Georgia: The governor signed House Bill 1292 on 5/2/2024 to require that notaries review certain identification documents and keep a journal of notarial acts performed for “self-filers,” a term which is defined in the bill. It also requires notaries to complete an educational class within 30 days prior to an initial appointment or each subsequent renewal appointment. The final bill also includes provisions related to electronic real property recording. The new law takes effect on 1/1/2025.

New York: Assembly Bill 7241 (2023), which would exempt from recordkeeping and reporting requirements any act of a notary public related to the designation or nomination of candidates, passed the Assembly on 5/6/2024 and is pending in the Senate.

Real estate recording-related legislation

Georgia: In addition to the notary provisions described above, House Bill 1292 also provides that documents submitted for recording by “self-filers” (a person who is a party to the instrument) be submitted using electronic filing. Clerks of the superior court shall offer electronic recording for deeds, mortgages, statutory liens, and certain other documents by the time the new law takes effect. In addition, rules and regulations adopted by the Georgia Superior Court Clerks Cooperative Authority to implement the law shall require any individual who wants to submit electronic documents for recording to provide information sufficient to identify the individual through the electronic filing portal. The new law takes effect on 1/1/2025.

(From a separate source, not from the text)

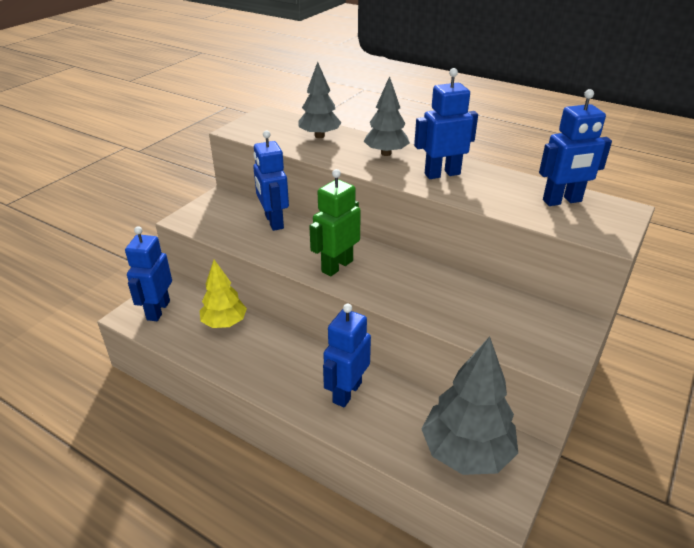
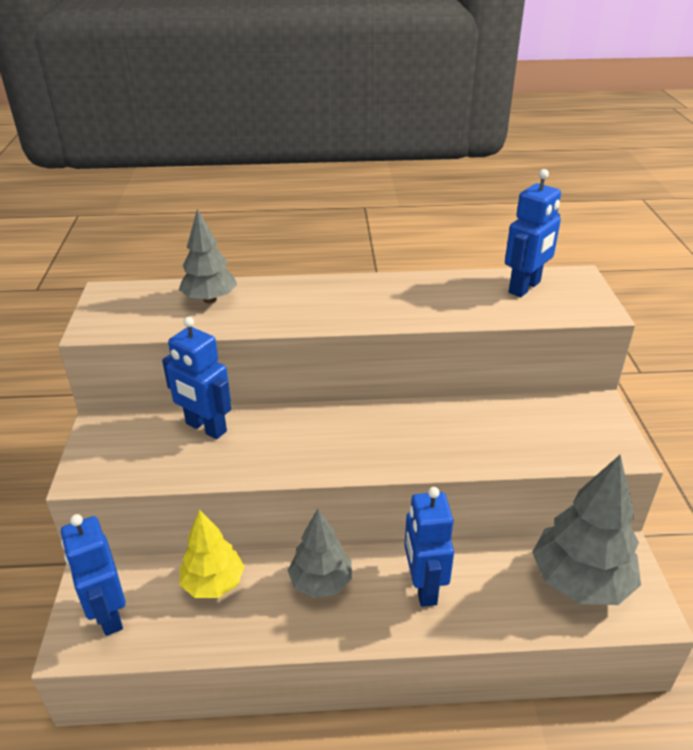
camera: 35 degrees left, 0 degrees up
green robot [309,169,361,277] -> none
grey tree [364,76,410,156] -> grey tree moved to [287,509,352,598]
blue robot [414,68,478,179] -> none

Ohio: Senate Bill 94 (2023), which would address state treasurer matters but includes a provision that would require county recorders to implement electronic recording and make real estate records available online, passed the Senate on 5/8/2024. The provision states that each county recorder, county auditor, and county engineer shall make available to the public a method for electronically recording instruments related to conveyances of real property that adheres to the standards governing conveyances of real property. In addition, each county recorder shall make available to the public on the county recorder’s web site electronic indexes for, and electronic versions of, all instruments recorded on or after January 1, 1980, although there are exceptions for certain document types. The electronic recording and online indexes must be available by 6/30/2026.

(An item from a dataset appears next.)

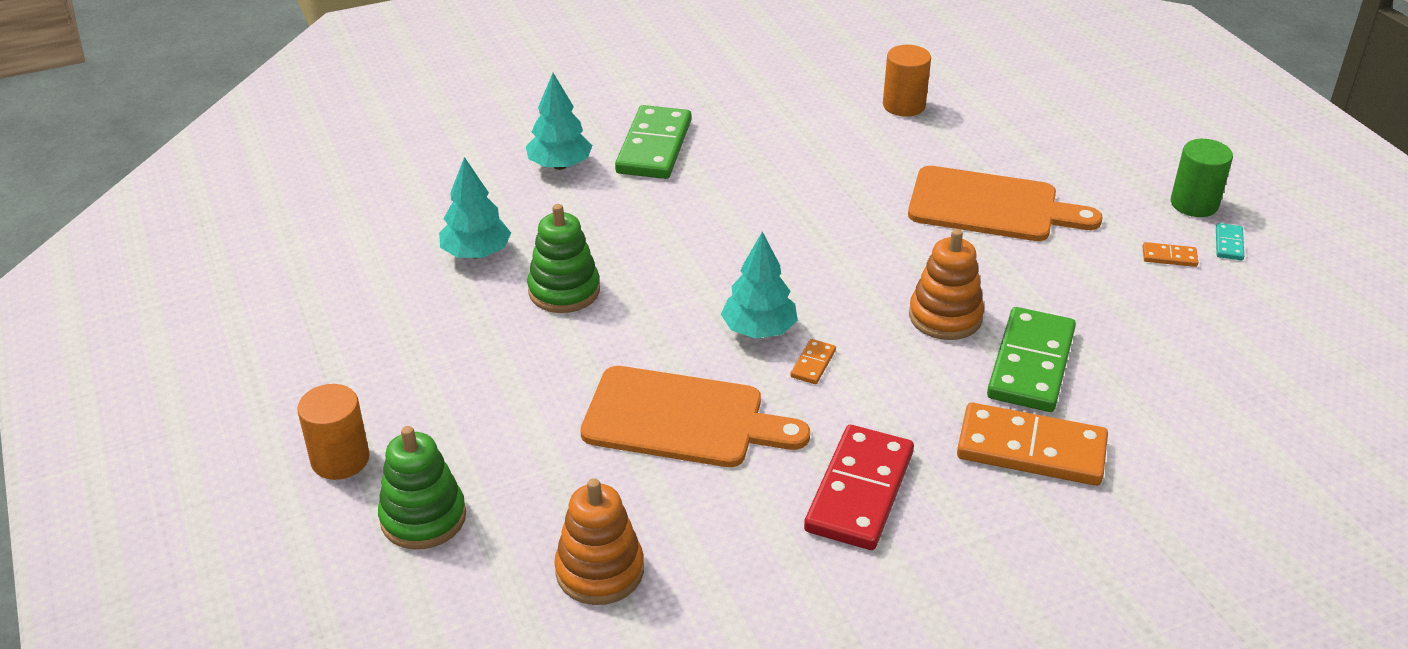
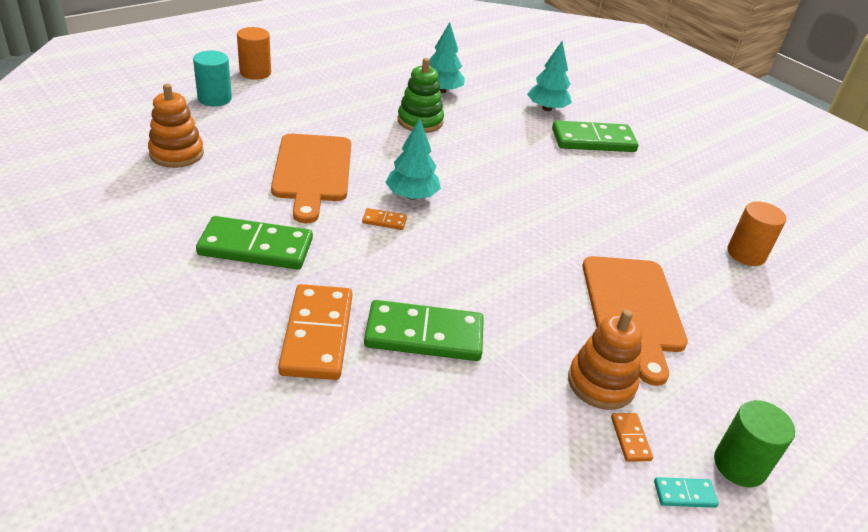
camera: 70 degrees right, 0 degrees up
green stacking toy [378,426,466,549] -> turquoise cylinder [193,51,232,106]
red domino [804,425,914,550] -> green domino [196,216,313,270]
orange stacking toy [909,229,984,340] -> orange stacking toy moved to [568,310,642,410]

Rhode Island: House Bill 7867, which would require the recording of condominium bylaws and rules of the association, passed the House on 5/9/2024. The bylaws and rules would have to be recorded in the land evidence records of the city or town the condominium is in and require amendments to the original filings to be certified by two or more members of the executive board.

South Carolina: Senate Bill 881, which would provide that any recorded unfair real estate service agreement or notice or memorandum of an unfair real estate service agreement is void, passed the House on 5/9/2024 and is pending delivery to the governor.

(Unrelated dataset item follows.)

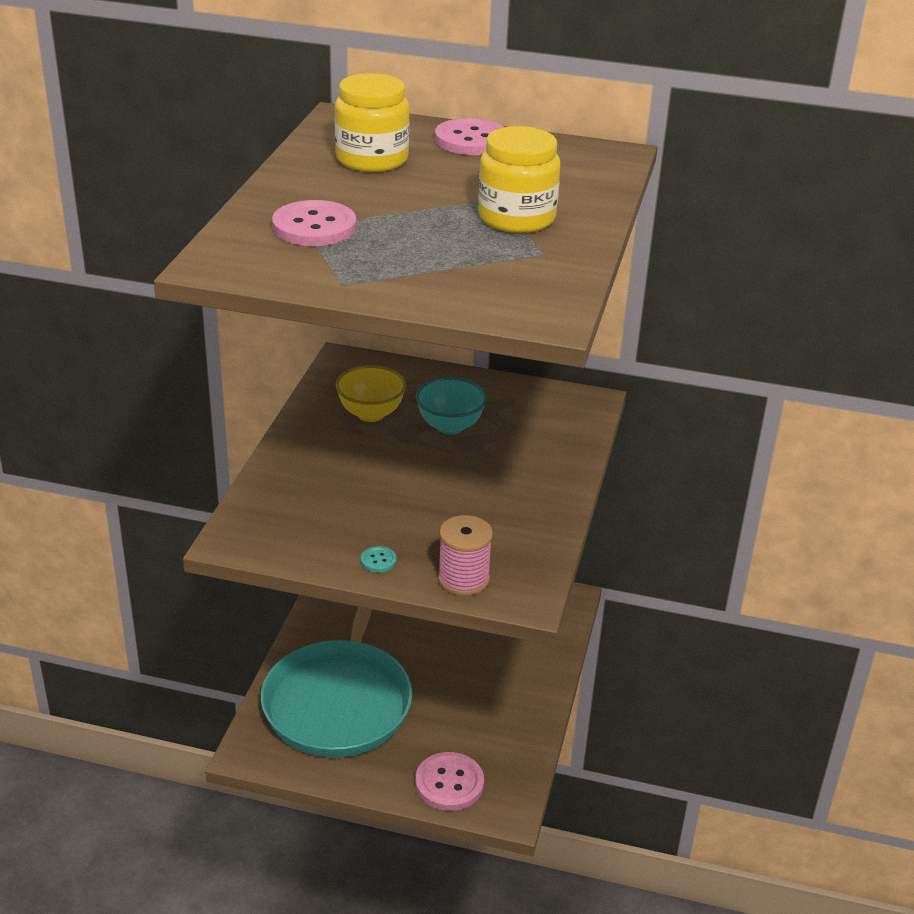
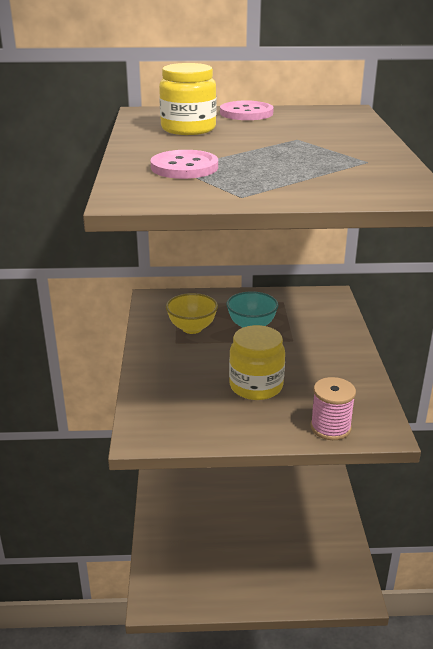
camera: 15 degrees left, 5 degrees down
turquoise pan [261,607,413,757] -> none
turquoise button [361,546,397,572] -> none
pink button [415,752,484,811] -> none
yellow jar [478,126,560,233] -> yellow jar moved to [229,325,285,400]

Tennessee: The governor signed Senate Bill 2448 on 5/6/2024 to authorize a study of real estate fraud in the state. The new law took effect immediately. The bill originally would have required county registers of deeds and notaries public to verify the identity of a person recording or notarizing a document relating to certain real estate transactions but was amended prior to enactment.

Other items and legislation of interest

Louisiana: House Bill 380, which would require the Louisiana Clerks’ Remote Access Authority (LCRAA) to develop a statewide integrated electronic filing system, passed the House on 5/7/2024. After implementation of such a system, the bill would require any document filed in connection with a civil, traffic or criminal matter to be filed electronically with the clerk of court.

Maryland: The governor signed House Bill 611 and Senate Bill 534 on 5/9/2024 to repeal the Electronic Transactions Protection Act. The new law takes effect 10/1/2024.


Note that this update provides only a short summary of the listed bills, which are often lengthy and complex. It is not intended to include all potentially relevant provisions of each bill. For full details, please review the bill on the applicable state legislative web site.